(Dataset entries)
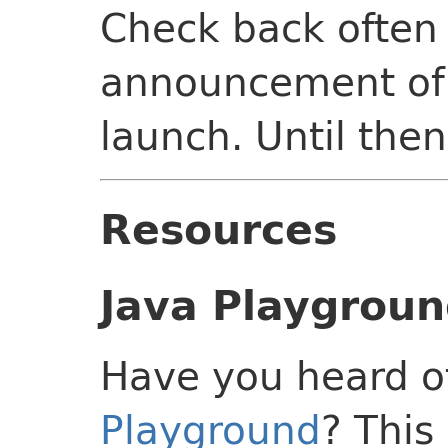
Check back often 
announcement of 
launch. Until then
Resources
Java Playgrou
Have you heard o
Playground
? This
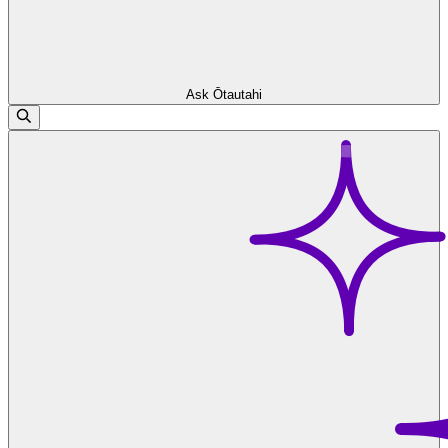
Ask Ōtautahi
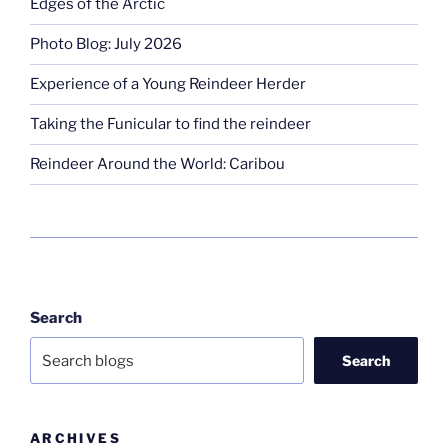
Edges of the Arctic
Photo Blog: July 2026
Experience of a Young Reindeer Herder
Taking the Funicular to find the reindeer
Reindeer Around the World: Caribou
Search
Search
ARCHIVES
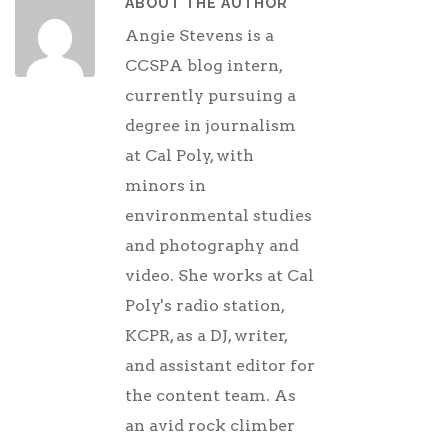
ABOUT THE AUTHOR
Angie Stevens is a
CCSPA blog intern,
currently pursuing a
degree in journalism
at Cal Poly, with
minors in
environmental studies
and photography and
video. She works at Cal
Poly's radio station,
KCPR, as a DJ, writer,
and assistant editor for
the content team. As
an avid rock climber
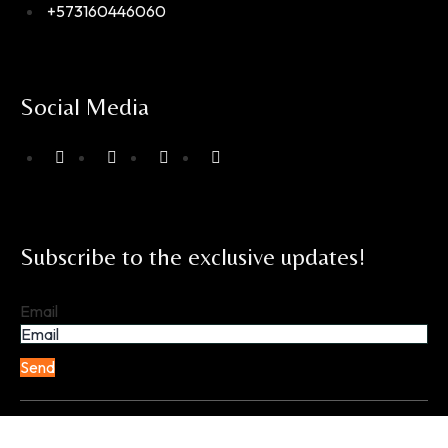
+573160446060
Social Media
Subscribe to the exclusive updates!
Email
Send
Copyright © 2025 EXPERIENCIAS EQUINAS. All Rights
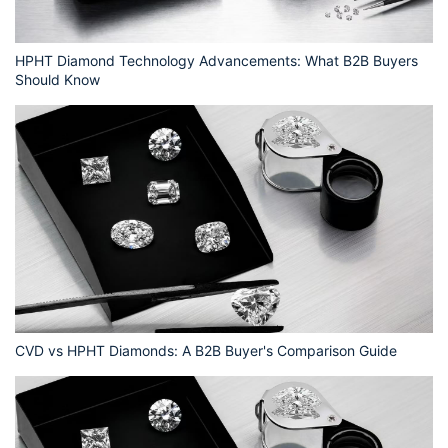
HPHT Diamond Technology Advancements: What B2B Buyers
Should Know
CVD vs HPHT Diamonds: A B2B Buyer's Comparison Guide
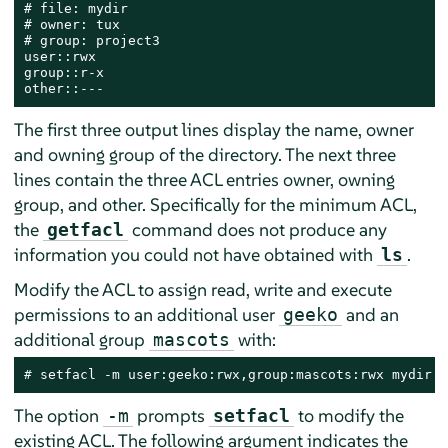
# file: mydir

# owner: tux

# group: project3

user::rwx

group::r-x

other::---
The first three output lines display the name, owner
and owning group of the directory. The next three
lines contain the three ACL entries owner, owning
group, and other. Specifically for the minimum ACL,
the
command does not produce any
getfacl
information you could not have obtained with
.
ls
Modify the ACL to assign read, write and execute
permissions to an additional user
and an
geeko
additional group
with:
mascots
# 
setfacl -m user:geeko:rwx,group:mascots:rwx mydir
The option
prompts
to modify the
-m
setfacl
existing ACL. The following argument indicates the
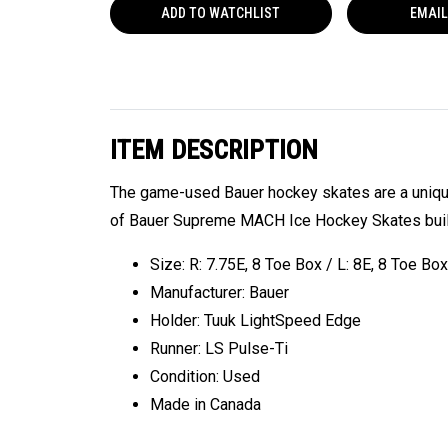
ADD TO
WATCHLIST
EMAIL
ITEM DESCRIPTION
The game-used Bauer hockey skates are a unique 
of Bauer Supreme MACH Ice Hockey Skates built 
Size: R: 7.75E, 8 Toe Box / L: 8E, 8 Toe Box
Manufacturer: Bauer
Holder: Tuuk LightSpeed Edge
Runner: LS Pulse-Ti
Condition: Used
Made in Canada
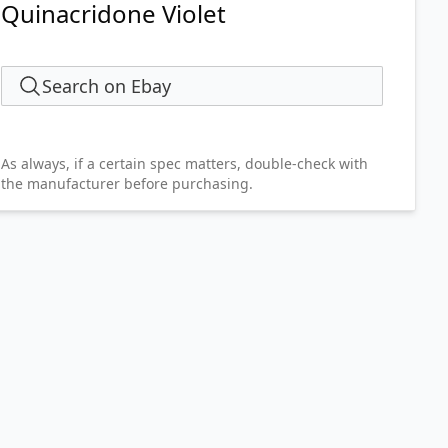
Quinacridone Violet
Search on Ebay
As always, if a certain spec matters, double-check with
the manufacturer before purchasing.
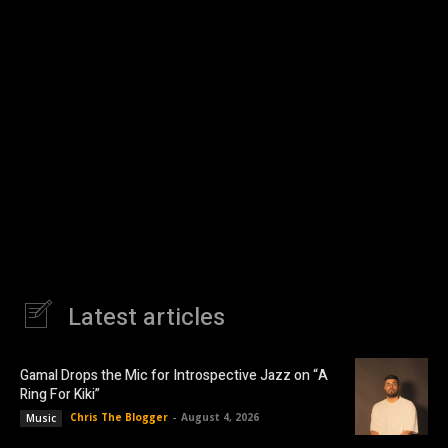
Latest articles
Gamal Drops the Mic for Introspective Jazz on “A
Ring For Kiki”
Chris The Blogger
-
August 4, 2026
Music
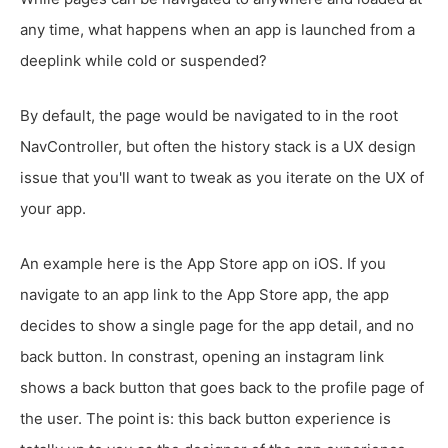
any time, what happens when an app is launched from a
deeplink while cold or suspended?
By default, the page would be navigated to in the root
NavController, but often the history stack is a UX design
issue that you'll want to tweak as you iterate on the UX of
your app.
An example here is the App Store app on iOS. If you
navigate to an app link to the App Store app, the app
decides to show a single page for the app detail, and no
back button. In constrast, opening an instagram link
shows a back button that goes back to the profile page of
the user. The point is: this back button experience is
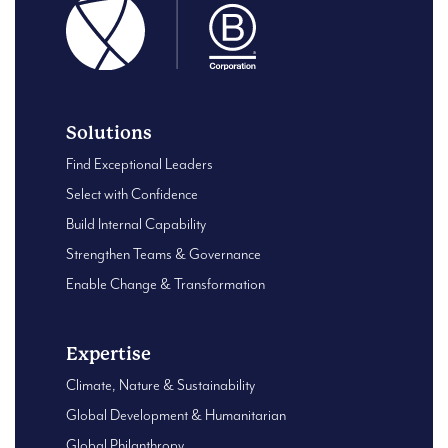
Solutions
Find Exceptional Leaders
Select with Confidence
Build Internal Capability
Strengthen Teams & Governance
Enable Change & Transformation
Expertise
Climate, Nature & Sustainability
Global Development & Humanitarian
Global Philanthropy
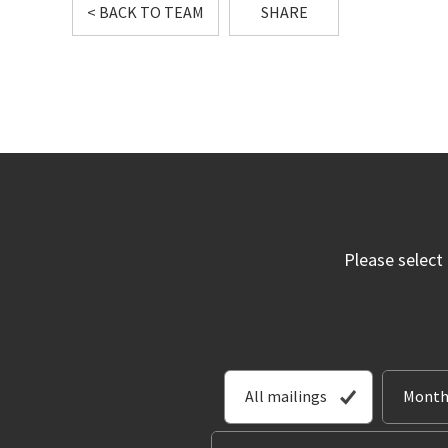
< BACK TO TEAM
SHARE
Please select
All mailings
Month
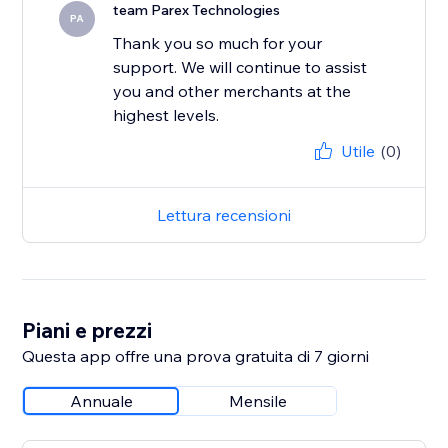
team Parex Technologies
PA
Thank you so much for your
support. We will continue to assist
you and other merchants at the
highest levels.
Utile
(0)
Lettura recensioni
Piani e prezzi
Questa app offre una prova gratuita di 7 giorni
Annuale
Mensile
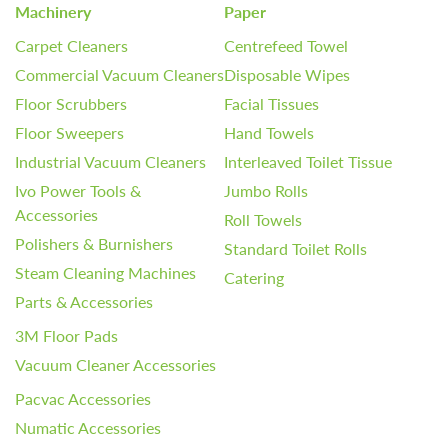
Machinery
Paper
Carpet Cleaners
Centrefeed Towel
Commercial Vacuum Cleaners
Disposable Wipes
Floor Scrubbers
Facial Tissues
Floor Sweepers
Hand Towels
Industrial Vacuum Cleaners
Interleaved Toilet Tissue
Ivo Power Tools &
Jumbo Rolls
Accessories
Roll Towels
Polishers & Burnishers
Standard Toilet Rolls
Steam Cleaning Machines
Catering
Parts & Accessories
3M Floor Pads
Vacuum Cleaner Accessories
Pacvac Accessories
Numatic Accessories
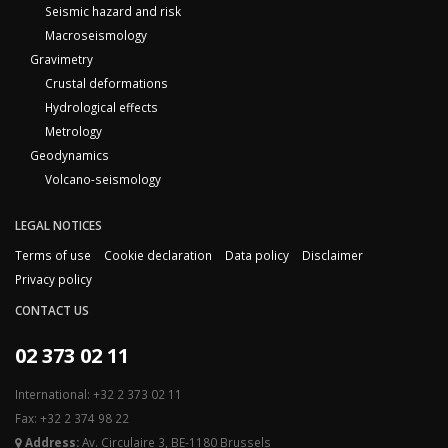
Seismic hazard and risk
Macroseismology
Gravimetry
Crustal deformations
Hydrological effects
Metrology
Geodynamics
Volcano-seismology
LEGAL NOTICES
Terms of use
Cookie declaration
Data policy
Disclaimer
Privacy policy
CONTACT US
02 373 02 11
International: +32 2 373 02 11
Fax: +32 2 374 98 22
Address:
Av. Circulaire 3, BE-1180 Brussels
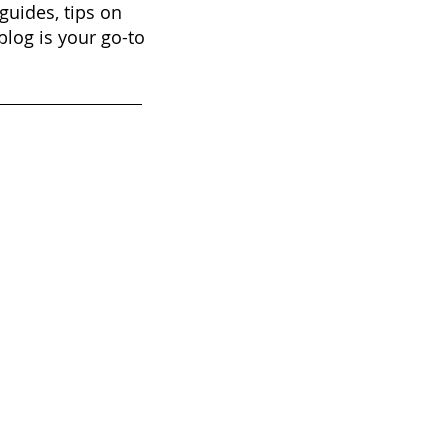
guides, tips on
blog is your go-to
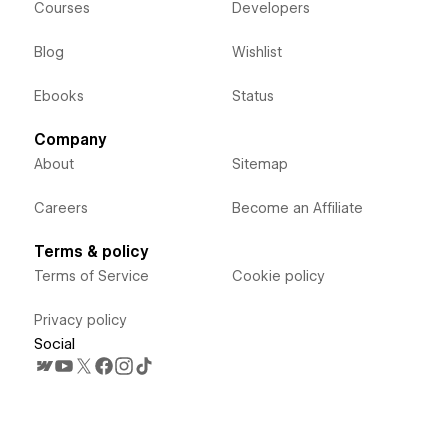
Courses
Developers
Blog
Wishlist
Ebooks
Status
Company
About
Sitemap
Careers
Become an Affiliate
Terms & policy
Terms of Service
Cookie policy
Privacy policy
Social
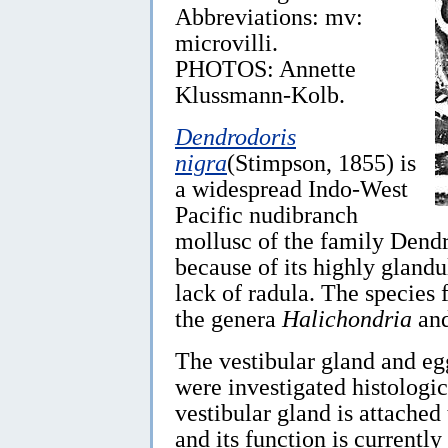
Abbreviations: mv:
microvilli.
PHOTOS: Annette
Klussmann-Kolb.
Dendrodoris
nigra
(Stimpson, 1855) is
a widespread Indo-West
Pacific nudibranch
mollusc of the family Dendr
because of its highly glandu
lack of radula. The species 
the genera
Halichondria
an
The vestibular gland and e
were investigated histologic
vestibular gland is attached 
and its function is currentl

» Problem description:
Only the lines from the beginning of the records through the line bearing "currently pursuing a" belong in the answer, copied word for word with pictures left out.

» Task output:
Check back often 
announcement of 
launch. Until then
Resources
Java Playgrou
Have you heard o
Playground
? This
Ask Ōtautahi
Edges of the Arctic
Photo Blog: July 2026
Experience of a Young Reindeer Herder
Taking the Funicular to find the reindeer
Reindeer Around the World: Caribou
Search
Search
ARCHIVES
ABOUT THE AUTHOR
Angie Stevens is a
CCSPA blog intern,
currently pursuing a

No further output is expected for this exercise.